Recognising the need for change
Penrith Council takes the whole business papers process seriously, recognising that errors in agendas flow right through the organisation and take much time and labour to reverse. Ms Stevens says Council took one look at their problems, "and said, in effect, here's the money, go and fix it." No-one was hanging out for the retention of the status quo. Ms Stevens says: "Everyone was behind a change because we all hated the old system so much."
Some time previously, Council had installed a well known electronic document records management system (EDRMS). There had been some pressure within Council, from outside the relevant administrative sections, to purchase that supplier's business papers module, but in the event this was strongly resisted by the users. The agendas and minutes module was not highly regarded in its own right, and staff found the EDRMS rather confusing to use for most purposes. As for Infocouncil, Ms Stevens says its main attraction for Councillors was that "the new system was customised so the business papers looked exactly the same as before."
A success story
The introduction of Infocouncil in 2004 completely transformed the entire process of agenda and minutes compilation and publishing at Penrith. The users could not be happier with Infocouncil. Reliability problems are a thing of the past, and, according to Cristy Stevens, the system is so simple to operate, "our users don't need training or paper work." To get a business paper out by Wednesday evening they used to start work on it at midday on the prior Monday. "Now", she says, "we can start at midday Wednesday if needs be."
Furthermore, although some Councils feel business papers must integrate with the existing data management system, this was found to be completely unnecessary at Penrith. Since its introduction there, Infocouncil has been used as a stand-alone system within Council's administration. Managers have simply adopted the system as it is, and even those who have avoided getting involved with the process use it occasionally. [Please see the footnote relating to this topic].
Training and efficiency
Ms Stevens has greatly improved her own work efficiency by developing, in each department, a system champion, to whom report writers and others can turn if they find themselves in difficulty. She says "they show the new people how to do it and there's no problem." She can leave it to them.
Support and service
On the occasions where pressing issues arise, Council is particularly appreciative of the service offered by Infocouncil in support of Infocouncil. Ms Stevens and Infocouncil's technical team have worked out a system of priorities, whereby pressing issues are dealt with immediately, while others wait their turn. An example of the latter was where a (false) error signal on compiling indicated that the agenda had failed to save, when in fact it had. Cancelling the error statement was a small action, but the event was an irritation. This was, with agreement between Ms Stevens and Infocouncil's technical officer, adjusted by email within a few days.
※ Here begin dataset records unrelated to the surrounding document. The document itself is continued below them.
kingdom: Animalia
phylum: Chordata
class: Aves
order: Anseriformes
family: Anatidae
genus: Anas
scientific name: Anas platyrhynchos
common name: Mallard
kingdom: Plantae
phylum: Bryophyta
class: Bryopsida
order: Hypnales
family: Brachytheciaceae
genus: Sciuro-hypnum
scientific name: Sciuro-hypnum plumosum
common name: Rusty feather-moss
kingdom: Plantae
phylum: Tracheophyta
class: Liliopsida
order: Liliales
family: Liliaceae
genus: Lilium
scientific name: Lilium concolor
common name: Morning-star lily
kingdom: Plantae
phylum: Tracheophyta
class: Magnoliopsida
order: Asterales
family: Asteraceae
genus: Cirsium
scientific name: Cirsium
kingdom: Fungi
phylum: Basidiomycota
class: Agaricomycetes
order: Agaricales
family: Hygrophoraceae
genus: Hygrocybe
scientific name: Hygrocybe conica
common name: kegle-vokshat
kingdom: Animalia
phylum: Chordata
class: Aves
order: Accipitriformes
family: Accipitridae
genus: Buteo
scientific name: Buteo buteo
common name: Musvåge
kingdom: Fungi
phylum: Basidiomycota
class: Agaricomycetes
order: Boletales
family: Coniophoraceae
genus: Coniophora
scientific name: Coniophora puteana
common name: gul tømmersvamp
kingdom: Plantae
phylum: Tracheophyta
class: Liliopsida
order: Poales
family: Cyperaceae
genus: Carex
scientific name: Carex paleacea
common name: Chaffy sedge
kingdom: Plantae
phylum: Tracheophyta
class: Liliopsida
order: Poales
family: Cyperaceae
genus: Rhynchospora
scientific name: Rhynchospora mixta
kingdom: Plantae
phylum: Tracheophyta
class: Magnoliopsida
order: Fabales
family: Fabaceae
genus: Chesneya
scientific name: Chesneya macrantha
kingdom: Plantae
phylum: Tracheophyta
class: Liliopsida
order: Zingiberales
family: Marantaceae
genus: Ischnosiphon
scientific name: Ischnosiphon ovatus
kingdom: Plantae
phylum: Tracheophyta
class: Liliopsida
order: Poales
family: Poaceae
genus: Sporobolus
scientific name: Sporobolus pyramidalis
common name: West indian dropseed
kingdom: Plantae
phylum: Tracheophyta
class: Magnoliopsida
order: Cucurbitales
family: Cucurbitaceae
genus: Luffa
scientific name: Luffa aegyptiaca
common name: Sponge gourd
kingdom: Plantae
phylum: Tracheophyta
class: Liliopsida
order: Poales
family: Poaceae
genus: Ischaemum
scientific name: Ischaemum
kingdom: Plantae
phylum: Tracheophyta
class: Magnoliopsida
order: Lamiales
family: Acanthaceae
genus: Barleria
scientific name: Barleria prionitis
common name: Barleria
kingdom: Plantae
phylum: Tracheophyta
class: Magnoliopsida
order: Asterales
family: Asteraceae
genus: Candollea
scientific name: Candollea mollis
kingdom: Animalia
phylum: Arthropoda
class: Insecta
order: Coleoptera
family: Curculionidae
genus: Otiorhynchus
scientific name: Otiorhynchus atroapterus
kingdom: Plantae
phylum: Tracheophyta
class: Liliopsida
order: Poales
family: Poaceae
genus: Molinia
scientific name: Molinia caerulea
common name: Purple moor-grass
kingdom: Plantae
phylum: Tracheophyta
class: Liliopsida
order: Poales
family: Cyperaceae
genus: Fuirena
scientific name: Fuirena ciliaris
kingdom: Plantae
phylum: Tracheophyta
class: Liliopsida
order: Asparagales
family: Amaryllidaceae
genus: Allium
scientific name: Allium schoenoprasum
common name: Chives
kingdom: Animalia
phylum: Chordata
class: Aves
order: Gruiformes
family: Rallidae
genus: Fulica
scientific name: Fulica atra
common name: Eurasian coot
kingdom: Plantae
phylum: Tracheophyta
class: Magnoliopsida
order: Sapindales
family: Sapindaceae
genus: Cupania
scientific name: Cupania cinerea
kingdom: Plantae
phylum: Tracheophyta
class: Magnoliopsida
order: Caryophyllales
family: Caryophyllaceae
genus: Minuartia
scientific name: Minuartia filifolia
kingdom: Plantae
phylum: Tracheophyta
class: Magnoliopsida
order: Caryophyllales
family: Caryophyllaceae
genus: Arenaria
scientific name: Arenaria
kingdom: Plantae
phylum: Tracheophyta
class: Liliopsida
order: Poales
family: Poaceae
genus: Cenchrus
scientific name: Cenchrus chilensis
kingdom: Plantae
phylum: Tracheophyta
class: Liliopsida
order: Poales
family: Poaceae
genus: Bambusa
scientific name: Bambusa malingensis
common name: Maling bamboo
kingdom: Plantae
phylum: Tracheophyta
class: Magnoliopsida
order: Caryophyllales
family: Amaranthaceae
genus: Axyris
Ms Stevens says: "If I've had any problems we've had instant help over the phone, or a new version. We've never been held up in getting a business paper out."
When asked to summarise how Infocouncil has changed things overall, Cristy Stevens said: "We don't yet use all the functions, but of those we are using it would have to be a 9 or a 10 out of 10."
In 2014 Penrith City Council became the first council to start using the Infocouncil export to TechnologyOne ECM.